Wednesday, February 28, 2007

Interesting Fact of the Day II

In 1990, U.S. exports of goods and services to Inida were only $2.5 billion. By 2003, thirteen years later, U.S. exports to India had doubled to $5 billion.

Between 2003 to 2005, in a period of only two years, U.S. exports to Inida tripled from $5 billion to $15 billion, and in 2006, it is estimated that exports to Inida will exceed $19 billion!

We hear a lot about outsoucring TO India, but hear as much about our exploding exports of U.S. merchandise and services TO India.

For example, in "The World is Flat," Thomas Friedman describes the "24/7 Call Center," a typical call center in Banglaore (where I am currently visiting):

"All the computers are running Microsoft Windows, with chips designed by Intel. The phones are from Lucent (now Alcatel-Lucent). The air-conditioning is by Carrier, and even the bottled water is by Coke. In addition, 90% of the shares in 24/7 are owned by U.S. investors. So even with the outsourcing of some service jobs from the U.S. to Inida, India's growing economy is creating a huge demand for many more Amercian goods and services."


At 3/01/2007 7:37 PM, Anonymous Anonymous said...

The computers, the chips, phones, air-conditioners although sold by US companies are probably not built in the US.

So although this may be creating a huge demand for American goods and services is it really creating as much of a demand for American labor or contributing to American non investment income?

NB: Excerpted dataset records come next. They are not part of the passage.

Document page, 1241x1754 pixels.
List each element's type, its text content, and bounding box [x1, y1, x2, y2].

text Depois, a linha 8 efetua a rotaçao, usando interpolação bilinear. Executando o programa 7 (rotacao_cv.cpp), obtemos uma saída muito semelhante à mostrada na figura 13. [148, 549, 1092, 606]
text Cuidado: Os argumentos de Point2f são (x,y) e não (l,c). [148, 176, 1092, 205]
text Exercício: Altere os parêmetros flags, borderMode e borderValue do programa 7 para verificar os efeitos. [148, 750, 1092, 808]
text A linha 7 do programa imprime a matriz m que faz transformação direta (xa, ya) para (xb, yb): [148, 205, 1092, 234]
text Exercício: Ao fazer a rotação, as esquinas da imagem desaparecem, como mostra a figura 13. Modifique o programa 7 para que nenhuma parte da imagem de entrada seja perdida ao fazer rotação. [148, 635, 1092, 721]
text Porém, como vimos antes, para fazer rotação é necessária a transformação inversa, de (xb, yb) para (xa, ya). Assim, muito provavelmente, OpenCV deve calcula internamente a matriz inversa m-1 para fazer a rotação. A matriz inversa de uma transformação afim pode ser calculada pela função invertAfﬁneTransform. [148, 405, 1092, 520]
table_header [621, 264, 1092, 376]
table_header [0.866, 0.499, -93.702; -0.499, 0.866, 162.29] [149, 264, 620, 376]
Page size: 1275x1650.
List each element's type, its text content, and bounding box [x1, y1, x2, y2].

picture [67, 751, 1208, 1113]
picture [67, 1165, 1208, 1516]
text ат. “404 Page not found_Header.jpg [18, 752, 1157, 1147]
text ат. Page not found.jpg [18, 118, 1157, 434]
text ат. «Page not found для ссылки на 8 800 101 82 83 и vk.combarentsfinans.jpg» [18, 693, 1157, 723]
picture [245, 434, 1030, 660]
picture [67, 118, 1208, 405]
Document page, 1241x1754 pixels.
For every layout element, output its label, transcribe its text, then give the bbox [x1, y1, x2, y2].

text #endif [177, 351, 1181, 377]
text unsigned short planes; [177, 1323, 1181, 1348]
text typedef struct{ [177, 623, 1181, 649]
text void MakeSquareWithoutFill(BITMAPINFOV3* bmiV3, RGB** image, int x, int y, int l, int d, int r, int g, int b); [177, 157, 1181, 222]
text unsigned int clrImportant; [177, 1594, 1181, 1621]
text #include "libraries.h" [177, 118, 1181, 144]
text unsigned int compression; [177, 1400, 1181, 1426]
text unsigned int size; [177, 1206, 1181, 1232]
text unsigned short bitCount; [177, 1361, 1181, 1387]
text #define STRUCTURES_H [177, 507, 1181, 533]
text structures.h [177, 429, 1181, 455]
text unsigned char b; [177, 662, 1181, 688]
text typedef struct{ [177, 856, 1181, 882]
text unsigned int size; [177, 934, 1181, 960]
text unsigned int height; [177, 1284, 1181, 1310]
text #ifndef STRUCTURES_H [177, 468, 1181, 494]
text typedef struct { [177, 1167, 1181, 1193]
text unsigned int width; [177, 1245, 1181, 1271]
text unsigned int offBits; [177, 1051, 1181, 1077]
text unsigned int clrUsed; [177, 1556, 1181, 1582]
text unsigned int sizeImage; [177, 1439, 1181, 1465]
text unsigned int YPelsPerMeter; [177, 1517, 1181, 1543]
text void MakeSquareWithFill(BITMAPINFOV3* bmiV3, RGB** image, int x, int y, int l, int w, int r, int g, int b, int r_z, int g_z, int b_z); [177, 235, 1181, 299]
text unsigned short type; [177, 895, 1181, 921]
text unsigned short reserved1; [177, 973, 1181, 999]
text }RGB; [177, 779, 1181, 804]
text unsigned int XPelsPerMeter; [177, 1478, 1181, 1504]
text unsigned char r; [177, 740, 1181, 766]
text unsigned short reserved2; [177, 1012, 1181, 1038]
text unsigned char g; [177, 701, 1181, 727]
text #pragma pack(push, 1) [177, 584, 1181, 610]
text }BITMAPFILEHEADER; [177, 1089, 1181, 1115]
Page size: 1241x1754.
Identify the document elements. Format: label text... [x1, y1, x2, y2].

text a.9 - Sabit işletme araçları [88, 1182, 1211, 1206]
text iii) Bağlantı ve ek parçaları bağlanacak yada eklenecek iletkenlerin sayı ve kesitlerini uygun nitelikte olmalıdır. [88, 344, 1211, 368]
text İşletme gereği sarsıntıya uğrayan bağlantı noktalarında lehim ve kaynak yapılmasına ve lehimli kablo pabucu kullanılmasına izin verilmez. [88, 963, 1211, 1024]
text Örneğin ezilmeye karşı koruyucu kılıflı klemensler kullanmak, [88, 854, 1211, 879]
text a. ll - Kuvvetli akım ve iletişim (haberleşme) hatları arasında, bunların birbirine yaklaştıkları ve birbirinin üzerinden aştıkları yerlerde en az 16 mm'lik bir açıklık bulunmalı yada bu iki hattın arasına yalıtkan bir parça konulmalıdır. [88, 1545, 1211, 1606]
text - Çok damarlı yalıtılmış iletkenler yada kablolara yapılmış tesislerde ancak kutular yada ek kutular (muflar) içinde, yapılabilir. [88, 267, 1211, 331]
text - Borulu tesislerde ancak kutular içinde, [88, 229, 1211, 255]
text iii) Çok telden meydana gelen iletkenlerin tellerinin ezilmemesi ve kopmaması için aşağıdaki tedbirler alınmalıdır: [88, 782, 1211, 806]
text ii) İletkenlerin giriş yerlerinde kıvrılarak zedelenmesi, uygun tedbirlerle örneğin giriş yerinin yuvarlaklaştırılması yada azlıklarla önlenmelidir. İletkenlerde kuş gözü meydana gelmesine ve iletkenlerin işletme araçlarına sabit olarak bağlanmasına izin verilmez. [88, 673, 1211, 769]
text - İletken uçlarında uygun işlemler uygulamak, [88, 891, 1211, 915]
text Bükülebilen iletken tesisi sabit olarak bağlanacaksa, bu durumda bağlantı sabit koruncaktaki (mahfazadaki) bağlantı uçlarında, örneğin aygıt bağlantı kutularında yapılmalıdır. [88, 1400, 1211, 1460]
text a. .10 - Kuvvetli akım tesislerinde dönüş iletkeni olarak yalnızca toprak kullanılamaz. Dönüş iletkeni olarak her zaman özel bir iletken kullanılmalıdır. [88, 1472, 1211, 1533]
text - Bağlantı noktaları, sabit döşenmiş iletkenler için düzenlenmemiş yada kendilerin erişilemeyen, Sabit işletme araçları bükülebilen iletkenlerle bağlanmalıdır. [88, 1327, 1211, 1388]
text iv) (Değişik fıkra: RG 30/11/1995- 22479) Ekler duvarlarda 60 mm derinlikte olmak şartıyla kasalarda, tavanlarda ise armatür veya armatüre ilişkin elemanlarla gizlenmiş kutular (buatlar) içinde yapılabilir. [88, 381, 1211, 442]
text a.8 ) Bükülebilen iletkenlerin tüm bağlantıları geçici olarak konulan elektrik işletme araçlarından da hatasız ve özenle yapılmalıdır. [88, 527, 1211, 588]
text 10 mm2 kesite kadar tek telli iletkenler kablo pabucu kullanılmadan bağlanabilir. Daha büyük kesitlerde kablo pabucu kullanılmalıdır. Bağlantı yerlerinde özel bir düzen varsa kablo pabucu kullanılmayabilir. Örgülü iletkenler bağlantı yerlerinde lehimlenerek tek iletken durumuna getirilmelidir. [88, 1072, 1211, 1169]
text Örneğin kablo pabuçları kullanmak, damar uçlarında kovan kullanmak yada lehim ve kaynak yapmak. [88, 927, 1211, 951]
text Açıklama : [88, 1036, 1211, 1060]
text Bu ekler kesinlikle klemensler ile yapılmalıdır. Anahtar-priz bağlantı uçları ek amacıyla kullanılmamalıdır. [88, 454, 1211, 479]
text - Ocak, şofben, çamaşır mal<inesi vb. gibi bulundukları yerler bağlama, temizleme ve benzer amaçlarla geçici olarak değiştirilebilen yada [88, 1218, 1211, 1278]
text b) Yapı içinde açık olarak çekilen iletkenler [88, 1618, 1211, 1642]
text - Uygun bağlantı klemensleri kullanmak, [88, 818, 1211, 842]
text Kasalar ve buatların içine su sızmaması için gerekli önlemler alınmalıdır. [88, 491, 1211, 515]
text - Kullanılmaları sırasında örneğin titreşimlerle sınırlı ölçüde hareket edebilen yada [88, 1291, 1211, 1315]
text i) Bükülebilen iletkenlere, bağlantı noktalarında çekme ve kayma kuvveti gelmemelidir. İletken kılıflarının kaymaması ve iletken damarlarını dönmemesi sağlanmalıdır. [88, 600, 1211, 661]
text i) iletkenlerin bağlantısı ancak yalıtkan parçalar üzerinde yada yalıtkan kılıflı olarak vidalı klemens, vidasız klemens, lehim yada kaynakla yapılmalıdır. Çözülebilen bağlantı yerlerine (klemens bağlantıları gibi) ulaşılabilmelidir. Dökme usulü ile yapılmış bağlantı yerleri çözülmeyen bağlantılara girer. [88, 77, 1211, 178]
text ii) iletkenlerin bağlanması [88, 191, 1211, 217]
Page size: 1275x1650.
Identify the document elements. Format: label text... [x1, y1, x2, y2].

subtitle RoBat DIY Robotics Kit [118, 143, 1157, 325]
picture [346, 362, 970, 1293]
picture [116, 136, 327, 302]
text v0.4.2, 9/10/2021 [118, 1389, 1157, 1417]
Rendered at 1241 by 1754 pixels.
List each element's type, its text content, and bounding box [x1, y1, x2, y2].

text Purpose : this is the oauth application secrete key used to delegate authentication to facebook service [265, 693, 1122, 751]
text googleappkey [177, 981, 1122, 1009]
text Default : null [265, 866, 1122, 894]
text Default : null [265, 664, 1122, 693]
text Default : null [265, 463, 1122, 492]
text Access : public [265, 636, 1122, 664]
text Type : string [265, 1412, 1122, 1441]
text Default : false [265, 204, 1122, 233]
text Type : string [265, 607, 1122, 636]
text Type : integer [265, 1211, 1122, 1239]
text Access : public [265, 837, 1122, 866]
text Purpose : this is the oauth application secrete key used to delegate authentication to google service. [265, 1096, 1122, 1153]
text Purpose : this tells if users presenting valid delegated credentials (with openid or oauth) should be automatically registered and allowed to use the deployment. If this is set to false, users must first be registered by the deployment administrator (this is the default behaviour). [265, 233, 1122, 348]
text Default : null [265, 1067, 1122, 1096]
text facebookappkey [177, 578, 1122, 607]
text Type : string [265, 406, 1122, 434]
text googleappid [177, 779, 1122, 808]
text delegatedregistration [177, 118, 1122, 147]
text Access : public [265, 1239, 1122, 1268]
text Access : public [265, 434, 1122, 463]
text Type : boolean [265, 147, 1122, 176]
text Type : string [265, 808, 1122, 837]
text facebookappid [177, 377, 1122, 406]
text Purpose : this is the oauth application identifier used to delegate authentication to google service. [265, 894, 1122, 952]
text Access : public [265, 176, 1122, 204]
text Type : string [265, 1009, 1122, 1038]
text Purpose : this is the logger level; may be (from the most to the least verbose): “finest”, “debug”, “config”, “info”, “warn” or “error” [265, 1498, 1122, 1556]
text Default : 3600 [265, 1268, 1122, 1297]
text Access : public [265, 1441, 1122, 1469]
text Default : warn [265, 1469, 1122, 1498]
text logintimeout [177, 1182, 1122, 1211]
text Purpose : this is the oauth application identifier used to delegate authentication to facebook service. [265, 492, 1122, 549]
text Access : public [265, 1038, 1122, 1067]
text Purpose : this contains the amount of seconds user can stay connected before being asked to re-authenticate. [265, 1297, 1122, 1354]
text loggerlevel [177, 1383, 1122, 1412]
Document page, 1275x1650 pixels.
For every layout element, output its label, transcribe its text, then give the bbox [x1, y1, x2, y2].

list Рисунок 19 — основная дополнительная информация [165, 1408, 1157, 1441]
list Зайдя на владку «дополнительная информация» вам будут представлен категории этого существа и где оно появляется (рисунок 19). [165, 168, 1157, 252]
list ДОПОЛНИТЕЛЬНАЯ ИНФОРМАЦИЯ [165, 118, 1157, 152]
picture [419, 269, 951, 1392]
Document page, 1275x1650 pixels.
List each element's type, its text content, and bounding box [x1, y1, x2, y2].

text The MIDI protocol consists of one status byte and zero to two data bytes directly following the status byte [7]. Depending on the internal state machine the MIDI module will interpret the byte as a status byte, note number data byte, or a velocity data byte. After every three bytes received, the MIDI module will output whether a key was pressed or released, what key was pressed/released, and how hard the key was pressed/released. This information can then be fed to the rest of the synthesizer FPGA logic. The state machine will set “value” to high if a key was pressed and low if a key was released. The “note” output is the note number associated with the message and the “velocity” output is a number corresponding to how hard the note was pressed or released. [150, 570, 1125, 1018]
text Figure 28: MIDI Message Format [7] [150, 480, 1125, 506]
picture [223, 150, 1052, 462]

Then again can we really call these goods American? Given that american companies are becoming more and more global and owners/investors in these companies do not really care who buys their products or builds their products as long as they are making their returns. Is it possible that these companies are on their way to becoming shells that exist in the US to take advantage of stronger protections and special status they are afforded in this country - similar to the tax protections that some companies realize out of incorporating in the Bahamas.